Die israelischen Führer haben mehr getan, als sich  dies nur auszudenken : sie führten die Politik der Enteignung von arabischem Land aus, Unterdrückung und Vertreibungen – das offensichtliche Endziel: soviel wie möglich an Arabern los zu werden. Unsere Führer haben ein tiefes Verständnis für das, was der israelische Bürger braucht, um sich selbst wohl zu fühlen. Also wurde ein psychischer „Trennungszaun“ von Axiomen und Slogans rund um die israelische Kollektivseele gebaut. Der Zaun ist so hoch, dass die meisten Leuten nicht mehr in der Lage sind, darüber hinweg zu sehen.

Der Zaun wird aus verschiedenen Reihen von Propagandadogmen aufgebaut, die man als selbstverständlich nimmt, auch wenn sie völlig absurd sind. Wenn es einem Bürger gelingt, durch die erste Reihe zu kommen, muss er noch durch ein paar andere. Der Zaun hält sie gemütlich drinnen und schützt sie vor unangenehmen Gedanken. Das alles dient den Siedlern  und der Besatzung. Seit Jahren besteht die religiös-nationale Partei darauf, das Bildungsministerium in allen Regierungen, an denen sie beteiligt war, inne zu haben – und das aus gutem Grund.

Ein Hauptaspekt des israelischen ( oder eines anderen) Propagandasystems ist das Umbenennen. Gib einer hässlichen Sache – in diesem Fall einem schmutzigen Kolonialkrieg – einen besser klingenden Namen wie z.B. „Krieg gegen den Terror“ oder  „Existenzkampf“ – und man wird dir gehorchen. Vier frühere Chefs des Geheimdienstes Shabak stellten in einem weit verbreiteten Artikel fest, dass die gegenwärtige Siedlungserweiterungspolitik mit dem Absperren der Araber die reine Existenz des Staates Israel gefährdet. Diese Statements gelangten nicht bis in die Köpfe der  israelischen Soldaten – oder ihrer Eltern. Die meisten von ihnen glauben noch immer zu tiefst an ihren Kampf gegen den Terror. Es ist überwältigend, wie sie immer noch an die guten Jungs in den Geschichtenbüchern glauben.
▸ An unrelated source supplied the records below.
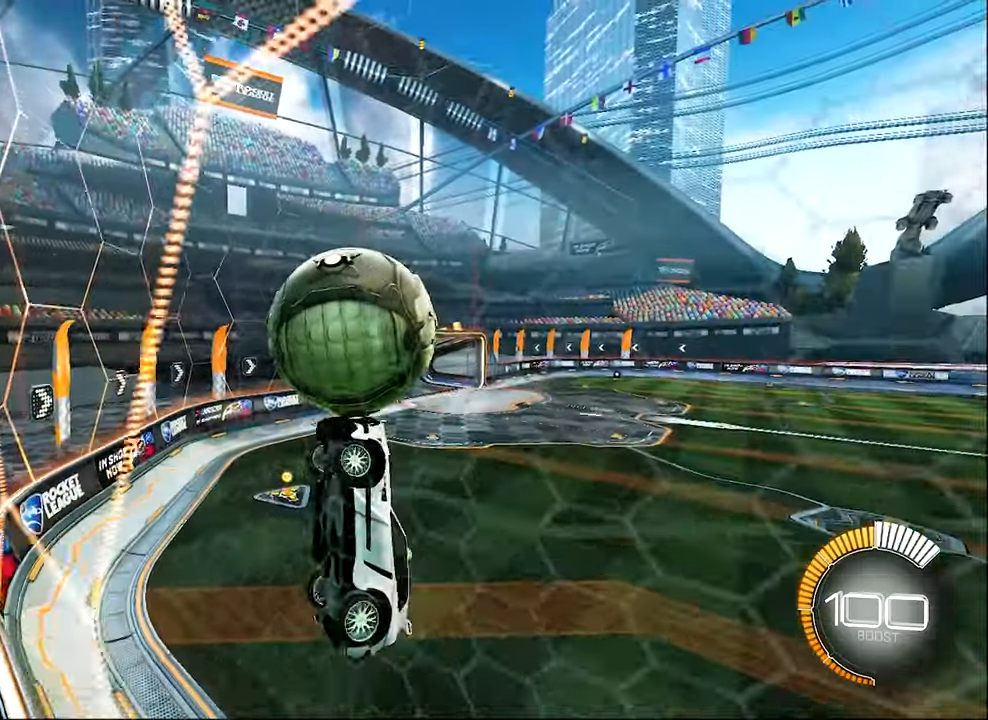
{"buttons": ["B", "L1", "R2"], "left_stick": "up-left", "events": [[133, "L1", "up"], [166, "left_stick", "up-left"], [300, "L1", "down"], [450, "B", "down"]]}
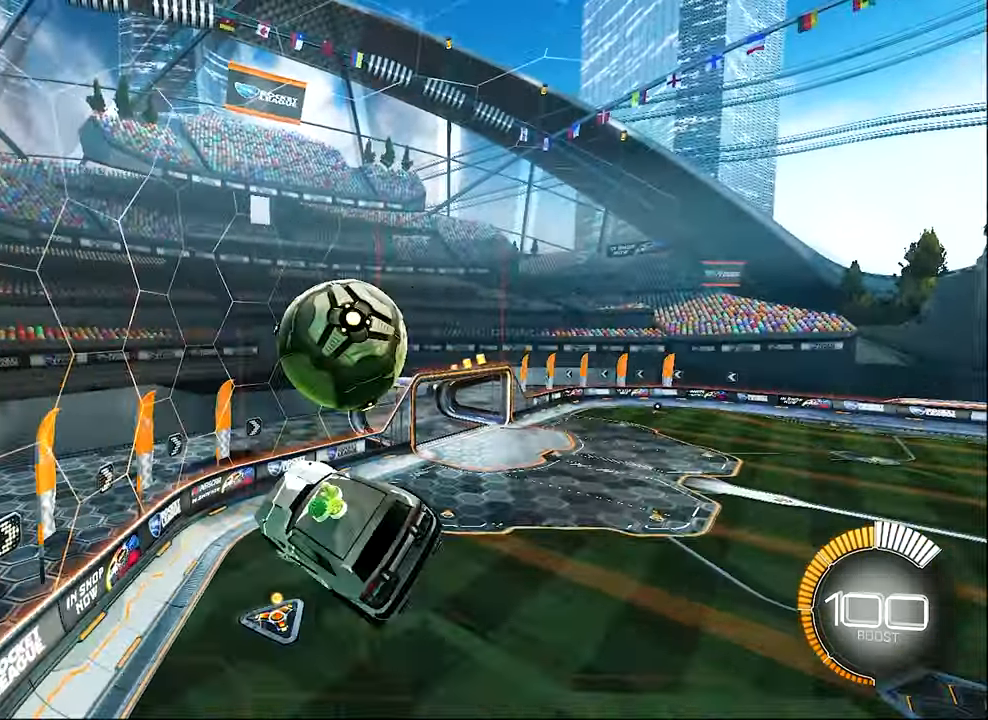
{"buttons": ["L1"], "left_stick": "down", "events": [[66, "left_stick", "up-right"], [233, "left_stick", "center"], [333, "B", "up"], [366, "R2", "up"], [366, "left_stick", "down"]]}
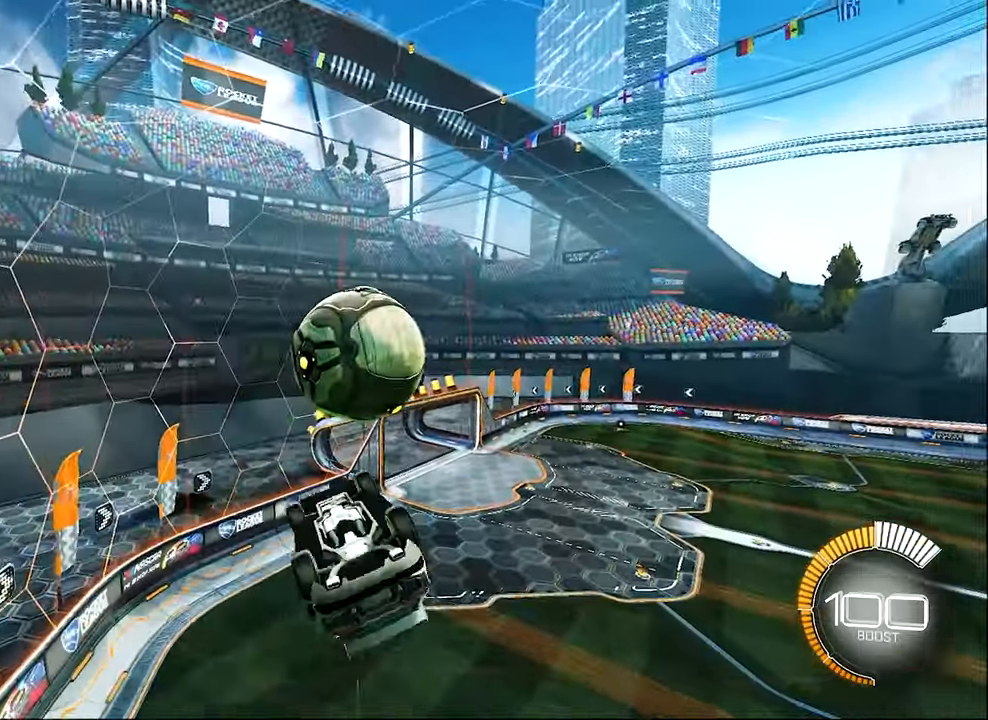
{"buttons": ["B", "L1", "R2"], "left_stick": "center", "events": [[83, "L1", "up"], [200, "L1", "down"], [283, "B", "down"], [283, "R2", "down"], [417, "left_stick", "center"]]}
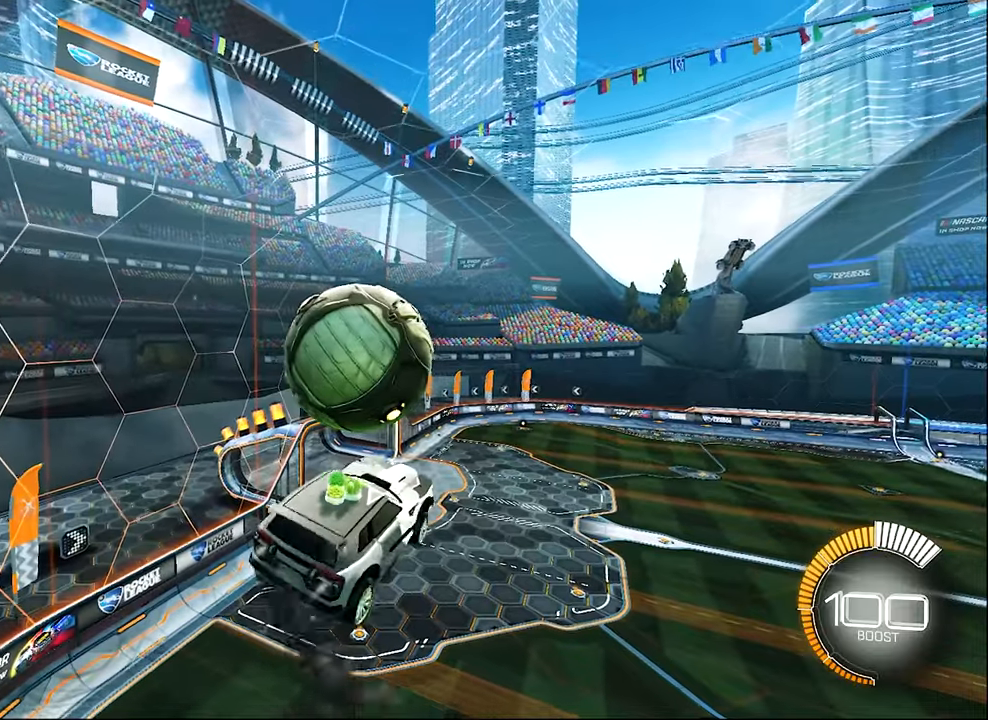
{"buttons": ["B", "L1", "R2"], "left_stick": "center", "events": [[67, "left_stick", "down-right"], [133, "B", "up"], [133, "left_stick", "right"], [167, "R2", "up"], [300, "R2", "down"], [333, "B", "down"], [400, "left_stick", "center"]]}
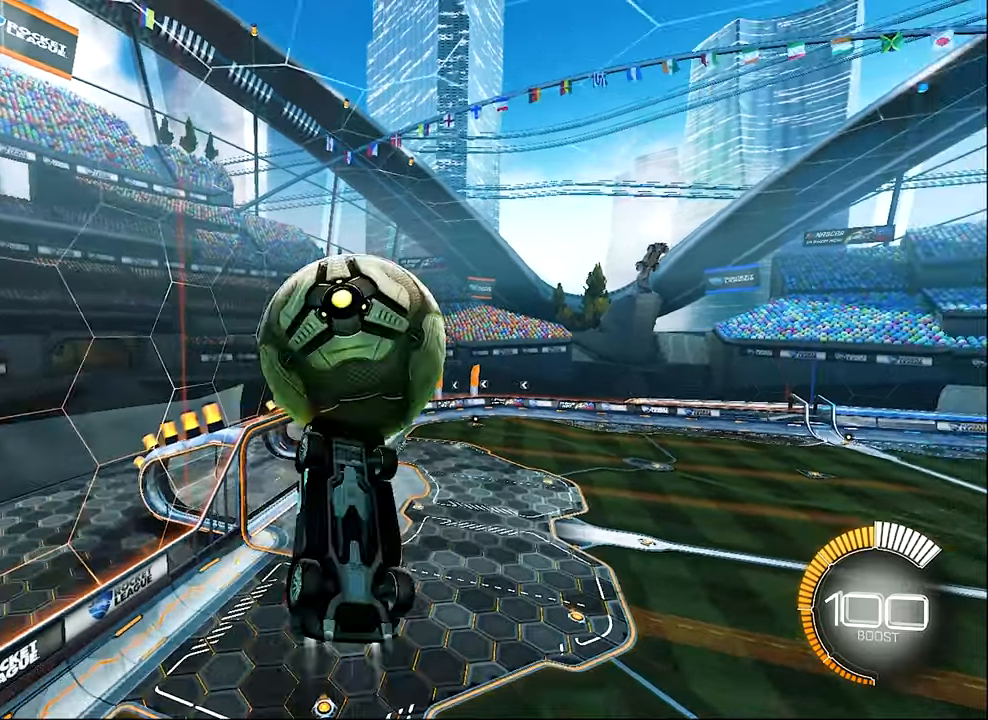
{"buttons": ["L1"], "left_stick": "right", "events": [[67, "left_stick", "down"], [217, "R2", "up"], [267, "B", "up"], [333, "left_stick", "right"]]}
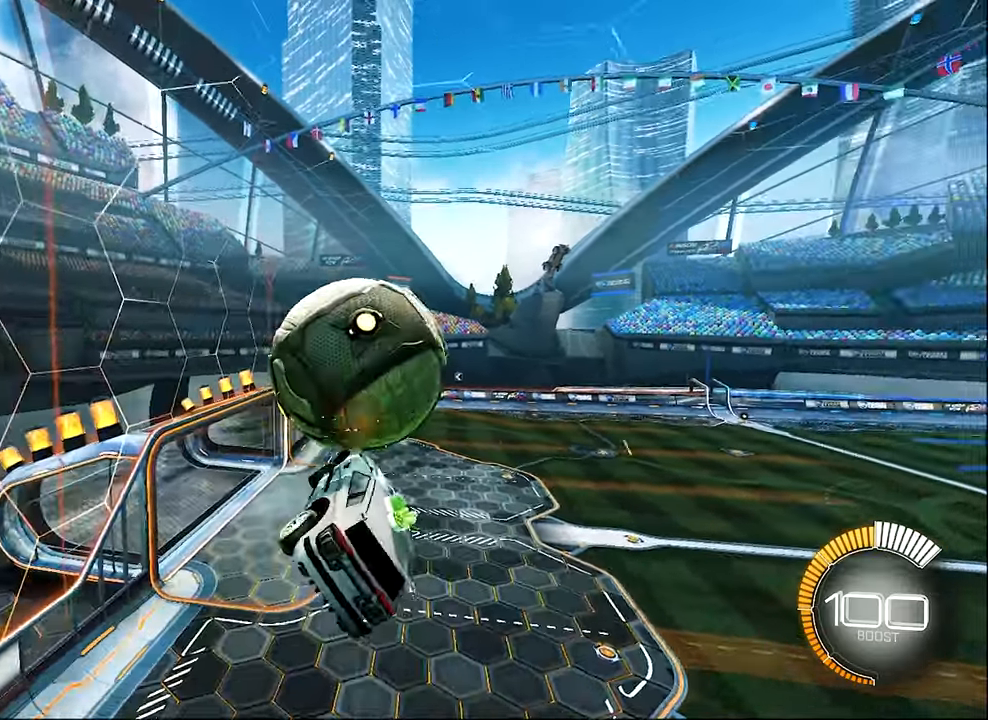
{"buttons": ["B", "L1", "R2"], "left_stick": "right", "events": [[33, "R2", "down"], [33, "left_stick", "up-right"], [67, "B", "down"], [200, "left_stick", "right"], [333, "B", "up"], [333, "L1", "up"], [400, "B", "down"], [433, "L1", "down"]]}
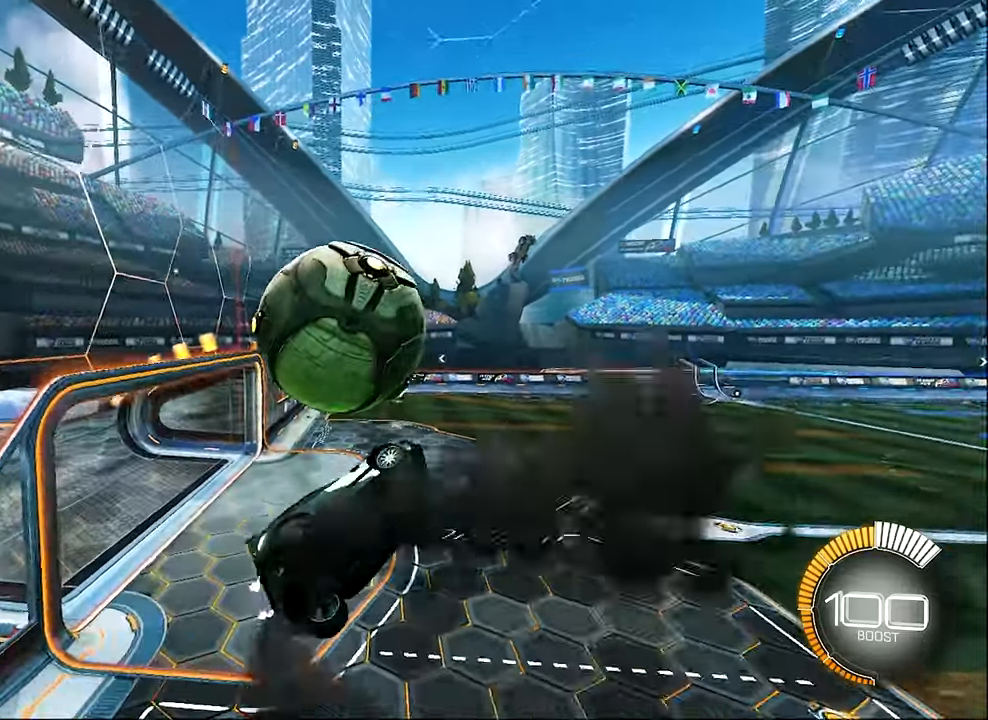
{"buttons": ["B", "L1", "R2"], "left_stick": "up-right", "events": [[33, "B", "up"], [83, "R2", "up"], [167, "left_stick", "up-right"], [333, "R2", "down"], [500, "B", "down"]]}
In den Vorstellungen der meisten jüdisch-israelischen Bürger ist ihre Armee unanfechtbar. Jahrelang wurde den Kindern beigebracht, dass ein „Idealist“ ein Synonym für „Soldat in einer Elitekampfeinheit“ ist. Vor kurzem sprach ich mit einem hoch gebildeten Herren, der jahrelang seinen Reservedienst im Libanon gemacht hat. Sein Sohn dient nun im Gazastreifen. Der Mann ist stolz auf seine militärische Vergangenheit und die militärische Gegenwart seines Sohnes. Ich versuchte gar nicht erst, seinen Stolz herauszufordern. Ich beschrieb ihm nur die hässliche Realität in den besetzten Gebieten. Er schaute ganz verduzt drein, als ob er plötzlich chinesisch reden hörte. Er wurde nicht unfreundlich, er wechselte nur das Thema . Auf persönlicher Ebene ist dieser Mann korrekt, gewissenhaft und dezent. Es war, als ob ich einem  überzeugten (?) Christen zu erklären versuchte, dass es ohne Sex keine Babys gibt – die Jungfräulichkeit des Staates Israel ist unanfechtbar. Die Worte „Sicherheit des Staates“ bringt die meisten Israelis in eine Art Hab-Acht-Stellung. Danach herrscht in ihren Köpfen vollkommene Leere – man kann ihnen dann alles befehligen, einschließlich Aktivitäten, die ganz und gar gegen die Sicherheit des selben, des eigenen Staates gerichtet sind.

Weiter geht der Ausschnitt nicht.